Building a file server with FreeBSD, ZFS and a lot of disks
Table of Contents
This is a story of how I built a Storage server based on FreeBSD and ZFS to replace aging NetApp and Isilon storage servers that were serving HPC data over NFS.
The need #
At work, we run a compute cluster that uses an Isilon cluster as primary NAS storage. Excluding snapshots, we have about 200TB of research data, some of them in compressed formats, and others not. We needed an offsite backup file server that would constantly mirror our primary NAS and serve as a quick recovery source in case of a data loss in the the primary NAS. This offsite file server would be passive - will never face the wrath of the primary cluster workload.
In addition to the role of a passive backup server, this solution would take on some passive report generation workloads as an ideal way of offloading some work from the primary NAS. The passive work is read-only.

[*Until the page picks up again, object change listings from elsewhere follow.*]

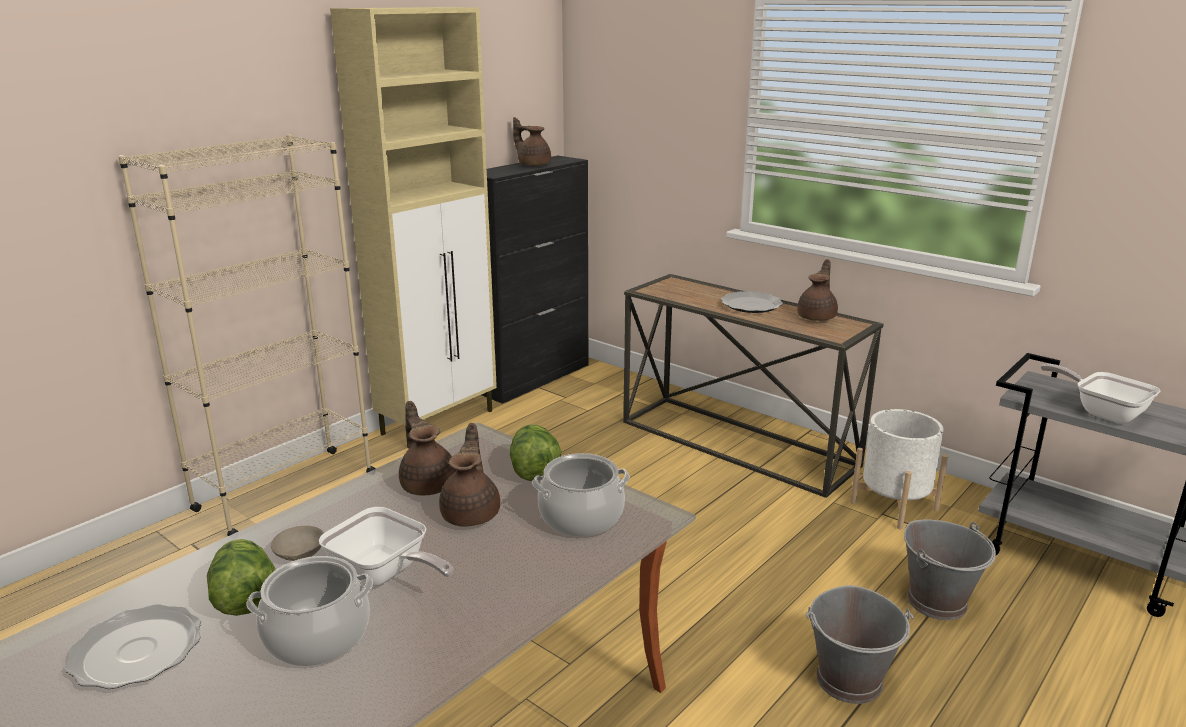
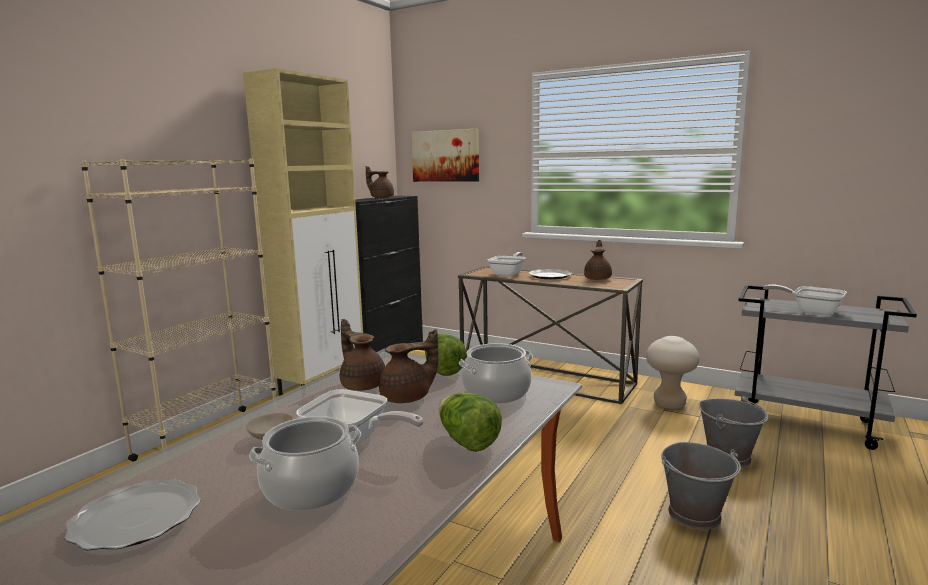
camera: 10 degrees left, 10 degrees down
(244, 598) = (230, 470): lettuce -> lettuce (467, 441)
(472, 513) = (408, 398): brown teapot -> brown teapot turned 75 degrees clockwise
(630, 104) = (445, 156): none -> picture
(695, 295) = (508, 274): none -> frying pan
(894, 506) = (669, 404): white planter -> beige stool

The backup server would keep snapshots in a best effort basis dating back to 10 years. However, this data on this backup server would be archived to tapes periodically.
Snapshots != Backups.
A simple guidance of priorities:
Data integrity > Cost of solution > Storage capacity > Performance.
Why not enterprise NAS? NetApp FAS or EMC Isilon or the like? #
We decided that enterprise grade NAS like NetAPP FAS or EMC Isilon are prohibitively expensive and an overkill for our needs.
An opensource & cheaper alternative to enterprise grade filesystem with the level of durability we expect turned up to be ZFS. We’re already spoilt from using snapshots by a clever Copy-on-Write Filesystem(WAFL) by NetApp. ZFS providing snapshots in almost identical way was a big influence in the choice. This is also why we did not consider just a CentOS box with the default XFS filesystem.
FreeBSD vs Debian for ZFS #
This is a backup server, a long-term solution. Stability and reliability are key requirements. ZFS on Linux may be popular at this time, but there is a lot of churn around its development, which means there is a higher probability of bugs like this to occur. We’re not looking for cutting edge features here. Perhaps, Linux would be considered in the future.
We already utilize FreeBSD and OpenBSD for infrastructure services and we have nothing but praises for the stability that the BSDs have provided us. We’d gladly use FreeBSD and OpenBSD wherever possible.
Okay, ZFS, but why not FreeNAS? #
IMHO, FreeNAS provides a integrated GUI management tool over FreeBSD for a novice user to setup and configure FreeBSD, ZFS, Jails and many other features. But, this user facing abstraction adds an extra layer of complexity to maintain that is just not worth it in simpler use cases like ours. For someone that appreciates the commandline interface, and understands FreeBSD enough to administer it, plain FreeBSD + ZFS is simpler and more robust than FreeNAS.
Specifications #
- Lenovo SR630 Rackserver
- 2 X Intel Xeon silver 4110 CPUs
- 768 GB of DDR4 ECC 2666 MHz RAM
- 4 port SAS card configured in passthrough mode(JBOD)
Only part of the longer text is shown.